Rebecca Rider column: The horrors of testing

Published 12:00 am Thursday, February 18, 2016

Imagine this: You are sitting at your desk and the teacher passes out a test. You flip open the cover, scan the questions, and find — to your horror — it’s all material you haven’t studied. You look up and all of your classmates are reading away, pencils scribbling to fill in bubbled answers. The room is full of the shuffle of pages turning. But you, you haven’t studied. You don’t know anything on the test. A test on which your entire grade depends.

It’s one of the most cliche depictions of a nightmare, right? It’s actually something that happened to me.

I was a junior in high school, and it was a U.S. History class. The test was the End of Course exam, or EOC. For those of you who missed the age of standardized tests, the EOC is a test taken at the end of core high school courses. It counts for 25 percent of a student’s grade, and determines their eligibility to graduate.

Put simply: fail the test, fail the class.

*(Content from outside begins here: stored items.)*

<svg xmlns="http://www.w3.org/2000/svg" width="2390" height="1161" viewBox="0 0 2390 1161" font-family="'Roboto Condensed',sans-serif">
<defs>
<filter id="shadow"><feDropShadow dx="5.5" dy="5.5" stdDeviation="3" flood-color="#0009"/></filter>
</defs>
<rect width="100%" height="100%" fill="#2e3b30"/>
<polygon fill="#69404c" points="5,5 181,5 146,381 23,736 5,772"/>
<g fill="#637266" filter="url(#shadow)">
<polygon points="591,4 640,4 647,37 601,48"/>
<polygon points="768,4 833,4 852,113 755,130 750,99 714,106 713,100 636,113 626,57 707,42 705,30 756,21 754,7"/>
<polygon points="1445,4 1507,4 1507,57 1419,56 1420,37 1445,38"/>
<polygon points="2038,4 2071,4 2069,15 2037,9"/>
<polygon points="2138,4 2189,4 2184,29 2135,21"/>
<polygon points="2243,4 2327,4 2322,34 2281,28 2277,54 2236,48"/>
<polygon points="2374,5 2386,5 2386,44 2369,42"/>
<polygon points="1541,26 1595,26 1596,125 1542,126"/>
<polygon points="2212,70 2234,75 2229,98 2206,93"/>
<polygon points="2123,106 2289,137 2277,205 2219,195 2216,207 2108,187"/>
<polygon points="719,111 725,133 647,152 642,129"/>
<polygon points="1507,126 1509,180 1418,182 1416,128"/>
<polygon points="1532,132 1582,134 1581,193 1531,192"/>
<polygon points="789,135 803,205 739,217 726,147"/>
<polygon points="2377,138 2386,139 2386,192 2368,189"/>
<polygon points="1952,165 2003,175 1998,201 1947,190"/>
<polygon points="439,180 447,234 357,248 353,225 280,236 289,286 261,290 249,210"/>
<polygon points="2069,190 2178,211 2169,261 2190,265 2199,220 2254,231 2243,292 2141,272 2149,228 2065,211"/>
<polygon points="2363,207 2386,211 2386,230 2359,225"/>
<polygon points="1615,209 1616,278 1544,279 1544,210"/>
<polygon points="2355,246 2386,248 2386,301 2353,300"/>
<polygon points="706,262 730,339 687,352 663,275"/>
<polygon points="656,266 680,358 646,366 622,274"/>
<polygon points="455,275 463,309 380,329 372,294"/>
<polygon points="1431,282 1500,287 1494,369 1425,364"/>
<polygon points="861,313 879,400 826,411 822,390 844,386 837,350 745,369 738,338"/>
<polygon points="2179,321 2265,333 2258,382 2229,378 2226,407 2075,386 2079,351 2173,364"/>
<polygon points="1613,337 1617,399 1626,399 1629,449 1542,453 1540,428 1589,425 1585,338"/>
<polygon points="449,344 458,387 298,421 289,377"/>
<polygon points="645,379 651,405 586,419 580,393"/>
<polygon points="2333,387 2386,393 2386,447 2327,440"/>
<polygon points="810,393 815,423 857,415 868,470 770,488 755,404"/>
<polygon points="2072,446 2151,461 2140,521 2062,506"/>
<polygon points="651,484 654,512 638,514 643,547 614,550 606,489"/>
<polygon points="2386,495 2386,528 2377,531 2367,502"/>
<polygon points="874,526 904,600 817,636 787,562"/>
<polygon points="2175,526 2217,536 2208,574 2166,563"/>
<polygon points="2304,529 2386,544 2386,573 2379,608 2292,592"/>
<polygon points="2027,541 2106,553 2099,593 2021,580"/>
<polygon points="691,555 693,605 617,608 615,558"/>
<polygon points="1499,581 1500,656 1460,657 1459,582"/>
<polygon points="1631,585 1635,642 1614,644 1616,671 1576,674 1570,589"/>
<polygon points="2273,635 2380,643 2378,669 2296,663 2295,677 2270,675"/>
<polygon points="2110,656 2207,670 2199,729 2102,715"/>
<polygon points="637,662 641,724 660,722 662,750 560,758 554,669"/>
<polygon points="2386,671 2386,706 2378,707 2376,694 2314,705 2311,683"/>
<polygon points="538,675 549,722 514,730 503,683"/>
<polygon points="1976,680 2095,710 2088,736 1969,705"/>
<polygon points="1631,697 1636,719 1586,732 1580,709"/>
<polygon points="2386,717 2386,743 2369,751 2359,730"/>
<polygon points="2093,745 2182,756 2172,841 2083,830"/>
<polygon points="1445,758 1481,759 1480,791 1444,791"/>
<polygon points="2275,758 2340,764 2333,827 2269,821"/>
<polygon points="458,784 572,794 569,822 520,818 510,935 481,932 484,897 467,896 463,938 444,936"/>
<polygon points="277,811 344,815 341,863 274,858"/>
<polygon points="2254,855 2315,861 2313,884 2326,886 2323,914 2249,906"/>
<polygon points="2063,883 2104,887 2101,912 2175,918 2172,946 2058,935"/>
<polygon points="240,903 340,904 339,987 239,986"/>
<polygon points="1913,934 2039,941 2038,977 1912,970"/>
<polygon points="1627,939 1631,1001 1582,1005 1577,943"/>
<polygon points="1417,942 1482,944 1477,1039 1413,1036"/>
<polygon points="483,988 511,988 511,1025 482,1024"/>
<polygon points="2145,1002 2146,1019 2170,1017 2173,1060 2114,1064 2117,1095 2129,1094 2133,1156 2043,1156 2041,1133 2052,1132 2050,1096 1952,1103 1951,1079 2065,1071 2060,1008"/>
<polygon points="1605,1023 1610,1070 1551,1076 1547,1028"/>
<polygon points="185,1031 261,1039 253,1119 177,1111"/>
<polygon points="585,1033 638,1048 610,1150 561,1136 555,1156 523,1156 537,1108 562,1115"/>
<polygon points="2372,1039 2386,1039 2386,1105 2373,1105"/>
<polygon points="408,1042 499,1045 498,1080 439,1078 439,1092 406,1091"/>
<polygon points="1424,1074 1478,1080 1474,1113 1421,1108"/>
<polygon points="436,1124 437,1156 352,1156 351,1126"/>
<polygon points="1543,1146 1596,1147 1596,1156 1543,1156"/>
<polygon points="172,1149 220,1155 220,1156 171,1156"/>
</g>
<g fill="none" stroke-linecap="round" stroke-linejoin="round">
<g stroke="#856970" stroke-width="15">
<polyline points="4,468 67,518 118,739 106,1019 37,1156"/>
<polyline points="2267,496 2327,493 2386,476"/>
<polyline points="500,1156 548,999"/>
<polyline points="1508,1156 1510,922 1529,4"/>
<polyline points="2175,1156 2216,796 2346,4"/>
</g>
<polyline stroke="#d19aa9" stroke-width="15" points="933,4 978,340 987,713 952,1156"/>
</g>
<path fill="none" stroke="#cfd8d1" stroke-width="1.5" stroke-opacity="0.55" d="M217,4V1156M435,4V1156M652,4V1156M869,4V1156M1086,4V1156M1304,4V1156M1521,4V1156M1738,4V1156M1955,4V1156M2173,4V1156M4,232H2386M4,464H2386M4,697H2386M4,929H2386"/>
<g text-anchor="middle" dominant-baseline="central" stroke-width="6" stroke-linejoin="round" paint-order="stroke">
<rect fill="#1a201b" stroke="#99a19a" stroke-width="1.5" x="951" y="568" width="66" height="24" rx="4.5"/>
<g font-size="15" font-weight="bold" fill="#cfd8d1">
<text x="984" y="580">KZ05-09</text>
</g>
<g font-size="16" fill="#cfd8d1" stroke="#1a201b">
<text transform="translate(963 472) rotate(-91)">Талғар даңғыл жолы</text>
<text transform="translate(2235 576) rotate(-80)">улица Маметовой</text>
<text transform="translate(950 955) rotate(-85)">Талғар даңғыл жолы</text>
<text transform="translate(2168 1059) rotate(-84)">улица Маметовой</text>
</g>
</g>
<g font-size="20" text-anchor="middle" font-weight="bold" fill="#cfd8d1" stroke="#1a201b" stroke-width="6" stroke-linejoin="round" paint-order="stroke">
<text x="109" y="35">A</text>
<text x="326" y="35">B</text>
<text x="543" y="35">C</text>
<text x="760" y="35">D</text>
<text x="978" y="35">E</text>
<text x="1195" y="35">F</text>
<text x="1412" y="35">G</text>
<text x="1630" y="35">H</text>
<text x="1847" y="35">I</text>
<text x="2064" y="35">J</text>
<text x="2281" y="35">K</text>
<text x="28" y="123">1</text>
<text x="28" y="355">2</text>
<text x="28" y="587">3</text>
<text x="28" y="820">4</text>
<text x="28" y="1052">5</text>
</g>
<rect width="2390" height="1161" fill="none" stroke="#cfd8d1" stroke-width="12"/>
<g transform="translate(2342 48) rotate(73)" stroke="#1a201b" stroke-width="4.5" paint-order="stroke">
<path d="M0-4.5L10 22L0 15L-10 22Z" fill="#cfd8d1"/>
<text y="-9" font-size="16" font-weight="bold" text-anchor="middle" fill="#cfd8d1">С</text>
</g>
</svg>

So, I spent the entire year learning about U.S. History, from Columbus to Hitler. I say to Hitler because that is where the class stopped, to the best of my remembrance. We had a brief unit on the Civil Rights movement before we ran out of time, and frantic exam review began. The same thing happened in every history class I ever had. In World History my Freshman year we didn’t even make it to Napoleon. I learned about the world post-World War II exactly once, in eighth grade Social Studies.

So this was normal, and while I would have liked to learn about more recent history in class, I took what I was given. Which brought me to this bright, late-spring afternoon. When exam day rolled around, I felt confident. I’d always been good at tests, and I liked history. It was a lot of information, but I was sure I’d pass without too much trouble. For the record, I did study — but studying can’t prepare you for a test on something you never learned.

Until I opened the exam and read through the first page. All of the questions were about Ronald Regan. About the 1980s. Things I had, never, in the entirety of my school career, been taught. And things that I was a little too young to remember. I looked around, no one else seemed to be having trouble.

But why would they? EOCs are color coded — each color has a different set of questions, a different focus. Most of the class probably received questions they knew the answer to, or had at least learned.

I have never felt such blind panic. I probably wasted a good 15 or 20 minutes staring at the paper, willing it to be something else. But I had no choice, I had to take the test — I needed to pass the class, after all.

So I guessed. I chose answers by process of elimination, critical reading, context clues, things I’d overheard in conversation or a gut feeling. I finished one section of the exam, and hoped it would get easier.

It didn’t. The next was on Carter, and Nixon and so on. There wasn’t a single question on that exam I knew the answer to. There wasn’t a single topic we’d gone over in class. When I hear the phrase “bite the bullet” this is the situation I think of. This frantic hour and a half on the second floor of an old school building where I filled in bubble after bubble on the answer sheet, double and triple guessing every choice, scanning as far ahead and behind as I was allowed for any clues.

Despite everything, I finished the exam early and waited out the remaining time with dread. The weeks until I got the results were equally painful. I was sure I’d failed.

But shockingly, as I’m sure you’ve guessed, I didn’t. I passed with flying colors and pure, blind, dumb luck — with a high score, even. I never thought it was my teacher’s fault. He had to teach 400 years worth of detailed history, and while many teachers before him have done that in shorter time frames than 10 months, he tried to do a thorough job of it, and I can’t fault him for that.

Thankfully, the U.S. History EOC was discontinued in 2010. But I can’t help but wonder how many other students have this experience in testing season. And sure, standardized tests may provide a common, level bar for all students — but what’s the point of them, if the material is so far removed from the classroom?